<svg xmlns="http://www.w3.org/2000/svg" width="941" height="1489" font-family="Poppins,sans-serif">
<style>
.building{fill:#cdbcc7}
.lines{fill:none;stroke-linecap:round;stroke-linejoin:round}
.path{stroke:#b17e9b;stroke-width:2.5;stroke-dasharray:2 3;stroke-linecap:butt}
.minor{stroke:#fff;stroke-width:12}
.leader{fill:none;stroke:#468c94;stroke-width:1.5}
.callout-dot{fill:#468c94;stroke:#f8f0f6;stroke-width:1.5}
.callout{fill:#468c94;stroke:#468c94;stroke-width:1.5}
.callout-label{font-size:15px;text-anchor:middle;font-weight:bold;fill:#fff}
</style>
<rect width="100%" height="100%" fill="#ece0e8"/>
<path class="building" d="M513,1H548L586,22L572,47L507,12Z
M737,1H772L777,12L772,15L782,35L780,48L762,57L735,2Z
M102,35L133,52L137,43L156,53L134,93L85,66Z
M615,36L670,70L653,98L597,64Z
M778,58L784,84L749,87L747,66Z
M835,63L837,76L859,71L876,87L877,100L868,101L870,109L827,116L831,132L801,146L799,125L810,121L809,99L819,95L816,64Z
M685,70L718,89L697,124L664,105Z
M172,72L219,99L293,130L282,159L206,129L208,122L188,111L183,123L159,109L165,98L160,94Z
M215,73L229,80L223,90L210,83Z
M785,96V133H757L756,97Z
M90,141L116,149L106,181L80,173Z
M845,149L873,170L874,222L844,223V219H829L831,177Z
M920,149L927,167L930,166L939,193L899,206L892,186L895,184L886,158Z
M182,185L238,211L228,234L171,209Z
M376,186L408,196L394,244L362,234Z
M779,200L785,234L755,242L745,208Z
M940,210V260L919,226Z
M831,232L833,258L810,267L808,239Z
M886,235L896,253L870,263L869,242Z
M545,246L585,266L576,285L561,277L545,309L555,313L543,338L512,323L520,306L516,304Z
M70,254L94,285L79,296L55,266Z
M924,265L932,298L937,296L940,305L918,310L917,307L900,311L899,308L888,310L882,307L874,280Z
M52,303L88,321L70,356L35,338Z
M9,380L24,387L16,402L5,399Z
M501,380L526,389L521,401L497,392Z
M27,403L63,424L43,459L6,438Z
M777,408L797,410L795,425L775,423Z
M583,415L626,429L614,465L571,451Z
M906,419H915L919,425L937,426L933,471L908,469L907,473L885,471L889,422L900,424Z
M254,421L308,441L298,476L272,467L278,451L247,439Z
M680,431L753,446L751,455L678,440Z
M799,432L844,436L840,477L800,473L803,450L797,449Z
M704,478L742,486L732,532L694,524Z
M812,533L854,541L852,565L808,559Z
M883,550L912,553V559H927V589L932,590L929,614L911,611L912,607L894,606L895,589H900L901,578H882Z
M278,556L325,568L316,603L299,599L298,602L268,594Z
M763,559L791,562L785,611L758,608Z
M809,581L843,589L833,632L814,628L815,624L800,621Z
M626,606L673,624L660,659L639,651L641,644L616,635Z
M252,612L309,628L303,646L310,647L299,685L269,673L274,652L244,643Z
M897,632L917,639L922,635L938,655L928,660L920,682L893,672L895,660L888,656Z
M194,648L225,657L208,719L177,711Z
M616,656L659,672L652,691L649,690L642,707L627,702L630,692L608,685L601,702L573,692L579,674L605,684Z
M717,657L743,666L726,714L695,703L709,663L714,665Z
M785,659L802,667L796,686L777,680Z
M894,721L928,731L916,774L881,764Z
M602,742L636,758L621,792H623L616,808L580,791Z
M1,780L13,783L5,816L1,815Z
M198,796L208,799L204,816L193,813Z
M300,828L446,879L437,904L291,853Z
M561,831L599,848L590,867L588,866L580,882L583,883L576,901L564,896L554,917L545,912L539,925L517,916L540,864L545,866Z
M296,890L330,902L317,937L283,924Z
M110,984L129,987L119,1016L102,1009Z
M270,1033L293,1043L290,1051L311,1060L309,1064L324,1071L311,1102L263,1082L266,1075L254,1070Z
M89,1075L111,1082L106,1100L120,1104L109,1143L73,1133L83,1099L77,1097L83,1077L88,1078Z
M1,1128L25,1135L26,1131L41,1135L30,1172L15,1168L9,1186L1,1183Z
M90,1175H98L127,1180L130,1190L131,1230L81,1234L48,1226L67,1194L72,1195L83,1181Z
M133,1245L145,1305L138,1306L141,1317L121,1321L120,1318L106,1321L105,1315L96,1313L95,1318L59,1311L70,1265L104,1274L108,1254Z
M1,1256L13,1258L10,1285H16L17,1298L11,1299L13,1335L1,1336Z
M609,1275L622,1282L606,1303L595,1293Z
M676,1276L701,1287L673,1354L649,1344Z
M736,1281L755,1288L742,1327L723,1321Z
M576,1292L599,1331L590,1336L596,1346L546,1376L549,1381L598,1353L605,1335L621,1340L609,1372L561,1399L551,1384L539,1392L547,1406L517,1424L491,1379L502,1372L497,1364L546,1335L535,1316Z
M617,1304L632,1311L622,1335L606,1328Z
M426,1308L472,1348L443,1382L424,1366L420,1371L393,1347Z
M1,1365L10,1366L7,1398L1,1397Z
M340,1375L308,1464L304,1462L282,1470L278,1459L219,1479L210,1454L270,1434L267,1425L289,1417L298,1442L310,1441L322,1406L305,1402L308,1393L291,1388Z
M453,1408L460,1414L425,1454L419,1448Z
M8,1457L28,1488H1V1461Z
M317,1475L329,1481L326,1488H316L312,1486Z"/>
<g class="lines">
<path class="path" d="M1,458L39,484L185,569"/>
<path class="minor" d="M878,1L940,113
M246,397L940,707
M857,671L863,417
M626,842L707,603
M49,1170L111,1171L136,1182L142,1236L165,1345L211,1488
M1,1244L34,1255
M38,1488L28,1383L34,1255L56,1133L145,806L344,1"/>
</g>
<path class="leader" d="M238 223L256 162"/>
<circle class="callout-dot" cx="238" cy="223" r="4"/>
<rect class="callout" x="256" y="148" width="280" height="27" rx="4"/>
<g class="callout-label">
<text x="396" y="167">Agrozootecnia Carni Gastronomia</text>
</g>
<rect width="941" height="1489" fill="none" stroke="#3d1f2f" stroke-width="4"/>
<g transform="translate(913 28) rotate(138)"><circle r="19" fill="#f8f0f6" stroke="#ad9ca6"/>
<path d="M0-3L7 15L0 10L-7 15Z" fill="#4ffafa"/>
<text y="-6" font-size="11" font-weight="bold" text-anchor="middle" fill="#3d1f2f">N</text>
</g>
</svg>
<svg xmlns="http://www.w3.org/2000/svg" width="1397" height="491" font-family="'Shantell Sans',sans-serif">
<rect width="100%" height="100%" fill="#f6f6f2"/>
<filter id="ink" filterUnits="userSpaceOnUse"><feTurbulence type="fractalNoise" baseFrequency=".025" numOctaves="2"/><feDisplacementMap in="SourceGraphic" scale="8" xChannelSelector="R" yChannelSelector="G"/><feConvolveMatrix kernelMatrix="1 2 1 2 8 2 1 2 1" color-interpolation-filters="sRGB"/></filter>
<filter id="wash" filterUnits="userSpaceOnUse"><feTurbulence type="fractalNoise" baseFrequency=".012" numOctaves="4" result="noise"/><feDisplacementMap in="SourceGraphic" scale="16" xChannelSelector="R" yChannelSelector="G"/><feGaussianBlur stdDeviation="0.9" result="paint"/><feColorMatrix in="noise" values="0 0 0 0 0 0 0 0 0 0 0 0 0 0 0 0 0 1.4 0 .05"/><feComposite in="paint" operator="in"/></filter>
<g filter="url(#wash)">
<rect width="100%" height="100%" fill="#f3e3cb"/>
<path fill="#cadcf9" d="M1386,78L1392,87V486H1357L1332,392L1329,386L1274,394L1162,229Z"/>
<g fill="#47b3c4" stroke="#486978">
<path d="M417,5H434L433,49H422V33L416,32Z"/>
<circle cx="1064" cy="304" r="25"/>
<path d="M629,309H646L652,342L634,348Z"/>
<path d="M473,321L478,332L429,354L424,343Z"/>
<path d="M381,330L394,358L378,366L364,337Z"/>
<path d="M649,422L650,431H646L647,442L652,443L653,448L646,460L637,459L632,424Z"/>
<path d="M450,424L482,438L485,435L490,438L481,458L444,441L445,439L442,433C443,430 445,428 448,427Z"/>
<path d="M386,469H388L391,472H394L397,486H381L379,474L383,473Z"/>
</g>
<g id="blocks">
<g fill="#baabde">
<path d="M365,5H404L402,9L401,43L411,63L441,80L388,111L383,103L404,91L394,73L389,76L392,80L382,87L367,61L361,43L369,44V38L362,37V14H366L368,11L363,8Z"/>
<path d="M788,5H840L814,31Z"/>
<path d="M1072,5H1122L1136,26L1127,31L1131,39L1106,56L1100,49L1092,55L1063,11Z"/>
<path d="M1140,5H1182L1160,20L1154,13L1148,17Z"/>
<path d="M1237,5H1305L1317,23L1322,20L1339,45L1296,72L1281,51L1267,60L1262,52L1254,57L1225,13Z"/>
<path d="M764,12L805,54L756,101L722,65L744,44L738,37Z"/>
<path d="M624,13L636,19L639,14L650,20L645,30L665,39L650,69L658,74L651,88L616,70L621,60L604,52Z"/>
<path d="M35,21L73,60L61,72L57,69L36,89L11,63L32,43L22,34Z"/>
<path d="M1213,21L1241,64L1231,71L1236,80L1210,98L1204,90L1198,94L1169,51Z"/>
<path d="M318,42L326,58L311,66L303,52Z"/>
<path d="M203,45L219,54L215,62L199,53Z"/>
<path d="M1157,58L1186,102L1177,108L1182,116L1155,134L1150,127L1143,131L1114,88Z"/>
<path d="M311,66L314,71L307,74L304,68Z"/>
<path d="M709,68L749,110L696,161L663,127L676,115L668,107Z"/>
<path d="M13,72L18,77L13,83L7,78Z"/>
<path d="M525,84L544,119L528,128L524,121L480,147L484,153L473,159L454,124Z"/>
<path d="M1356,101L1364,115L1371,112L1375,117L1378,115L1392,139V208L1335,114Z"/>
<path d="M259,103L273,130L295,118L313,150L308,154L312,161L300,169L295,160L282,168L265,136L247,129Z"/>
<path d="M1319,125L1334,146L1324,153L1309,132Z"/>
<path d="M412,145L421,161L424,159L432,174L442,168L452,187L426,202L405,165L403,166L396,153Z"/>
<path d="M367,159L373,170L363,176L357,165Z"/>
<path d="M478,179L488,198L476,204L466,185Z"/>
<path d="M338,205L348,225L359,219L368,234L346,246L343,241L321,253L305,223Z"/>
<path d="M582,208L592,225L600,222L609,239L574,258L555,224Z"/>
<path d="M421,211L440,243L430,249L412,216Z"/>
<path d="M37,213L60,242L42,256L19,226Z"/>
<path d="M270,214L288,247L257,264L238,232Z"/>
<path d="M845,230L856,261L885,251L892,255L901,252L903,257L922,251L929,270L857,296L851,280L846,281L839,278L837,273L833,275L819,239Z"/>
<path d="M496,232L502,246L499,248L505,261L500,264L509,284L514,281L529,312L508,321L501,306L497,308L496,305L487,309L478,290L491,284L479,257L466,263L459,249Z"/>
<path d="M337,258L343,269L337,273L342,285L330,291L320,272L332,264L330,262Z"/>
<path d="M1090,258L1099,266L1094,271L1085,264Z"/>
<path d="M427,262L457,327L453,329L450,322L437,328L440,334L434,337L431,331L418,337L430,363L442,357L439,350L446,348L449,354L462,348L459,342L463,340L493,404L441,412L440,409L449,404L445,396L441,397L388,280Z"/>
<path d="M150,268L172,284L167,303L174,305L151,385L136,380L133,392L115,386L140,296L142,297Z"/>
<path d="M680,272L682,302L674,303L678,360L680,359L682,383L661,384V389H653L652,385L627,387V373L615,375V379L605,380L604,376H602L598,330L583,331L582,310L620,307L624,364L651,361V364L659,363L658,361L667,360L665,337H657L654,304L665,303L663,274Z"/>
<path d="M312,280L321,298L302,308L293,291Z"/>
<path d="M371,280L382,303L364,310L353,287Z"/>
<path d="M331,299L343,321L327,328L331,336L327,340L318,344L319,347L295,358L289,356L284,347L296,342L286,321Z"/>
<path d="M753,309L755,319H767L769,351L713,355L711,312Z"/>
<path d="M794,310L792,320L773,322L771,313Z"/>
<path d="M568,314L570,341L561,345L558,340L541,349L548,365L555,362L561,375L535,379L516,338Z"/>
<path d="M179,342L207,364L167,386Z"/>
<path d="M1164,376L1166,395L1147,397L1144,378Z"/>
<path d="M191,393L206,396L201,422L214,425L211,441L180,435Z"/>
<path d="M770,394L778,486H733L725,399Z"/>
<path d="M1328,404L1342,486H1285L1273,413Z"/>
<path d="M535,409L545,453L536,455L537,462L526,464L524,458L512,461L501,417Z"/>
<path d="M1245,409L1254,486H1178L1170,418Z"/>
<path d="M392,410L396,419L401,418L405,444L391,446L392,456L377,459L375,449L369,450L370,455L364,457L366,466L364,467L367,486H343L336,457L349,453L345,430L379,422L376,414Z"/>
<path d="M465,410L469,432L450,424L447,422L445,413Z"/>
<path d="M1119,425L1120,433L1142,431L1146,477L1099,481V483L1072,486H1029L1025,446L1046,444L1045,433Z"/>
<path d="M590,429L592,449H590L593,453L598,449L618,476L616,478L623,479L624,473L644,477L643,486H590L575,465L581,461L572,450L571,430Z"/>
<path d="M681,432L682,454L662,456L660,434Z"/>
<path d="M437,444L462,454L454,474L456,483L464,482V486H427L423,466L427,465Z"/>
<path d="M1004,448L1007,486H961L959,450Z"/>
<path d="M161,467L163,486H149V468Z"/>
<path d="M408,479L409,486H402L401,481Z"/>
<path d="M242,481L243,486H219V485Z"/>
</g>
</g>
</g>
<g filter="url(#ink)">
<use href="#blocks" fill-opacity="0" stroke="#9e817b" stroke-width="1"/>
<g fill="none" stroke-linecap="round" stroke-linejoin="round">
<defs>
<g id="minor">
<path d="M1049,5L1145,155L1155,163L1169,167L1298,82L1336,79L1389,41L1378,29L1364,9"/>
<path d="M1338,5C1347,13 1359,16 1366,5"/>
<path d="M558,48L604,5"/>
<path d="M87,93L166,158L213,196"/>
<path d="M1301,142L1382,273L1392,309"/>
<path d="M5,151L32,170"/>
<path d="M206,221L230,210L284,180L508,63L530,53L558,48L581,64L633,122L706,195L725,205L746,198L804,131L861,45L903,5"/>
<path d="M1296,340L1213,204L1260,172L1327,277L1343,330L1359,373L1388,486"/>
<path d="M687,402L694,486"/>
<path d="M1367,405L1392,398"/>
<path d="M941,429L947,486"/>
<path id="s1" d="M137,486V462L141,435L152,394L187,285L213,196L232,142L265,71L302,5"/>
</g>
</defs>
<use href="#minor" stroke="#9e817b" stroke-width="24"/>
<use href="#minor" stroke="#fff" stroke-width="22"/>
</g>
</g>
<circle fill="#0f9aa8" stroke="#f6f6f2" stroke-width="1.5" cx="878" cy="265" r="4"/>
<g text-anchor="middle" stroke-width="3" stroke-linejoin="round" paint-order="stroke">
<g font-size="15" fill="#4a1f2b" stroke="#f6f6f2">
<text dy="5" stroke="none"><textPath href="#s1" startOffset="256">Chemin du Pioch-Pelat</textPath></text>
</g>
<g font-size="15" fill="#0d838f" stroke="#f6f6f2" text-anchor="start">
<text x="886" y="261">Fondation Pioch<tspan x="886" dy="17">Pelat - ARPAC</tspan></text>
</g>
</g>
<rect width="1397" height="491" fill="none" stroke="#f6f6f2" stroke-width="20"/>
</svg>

— TASK GOAL —
Using the listing, collect all lines in which the string "filterUnits" is found.

— TASK ANSWER —
<filter id="ink" filterUnits="userSpaceOnUse"><feTurbulence type="fractalNoise" baseFrequency=".025" numOctaves="2"/><feDisplacementMap in="SourceGraphic" scale="8" xChannelSelector="R" yChannelSelector="G"/><feConvolveMatrix kernelMatrix="1 2 1 2 8 2 1 2 1" color-interpolation-filters="sRGB"/></filter>
<filter id="wash" filterUnits="userSpaceOnUse"><feTurbulence type="fractalNoise" baseFrequency=".012" numOctaves="4" result="noise"/><feDisplacementMap in="SourceGraphic" scale="16" xChannelSelector="R" yChannelSelector="G"/><feGaussianBlur stdDeviation="0.9" result="paint"/><feColorMatrix in="noise" values="0 0 0 0 0 0 0 0 0 0 0 0 0 0 0 0 0 1.4 0 .05"/><feComposite in="paint" operator="in"/></filter>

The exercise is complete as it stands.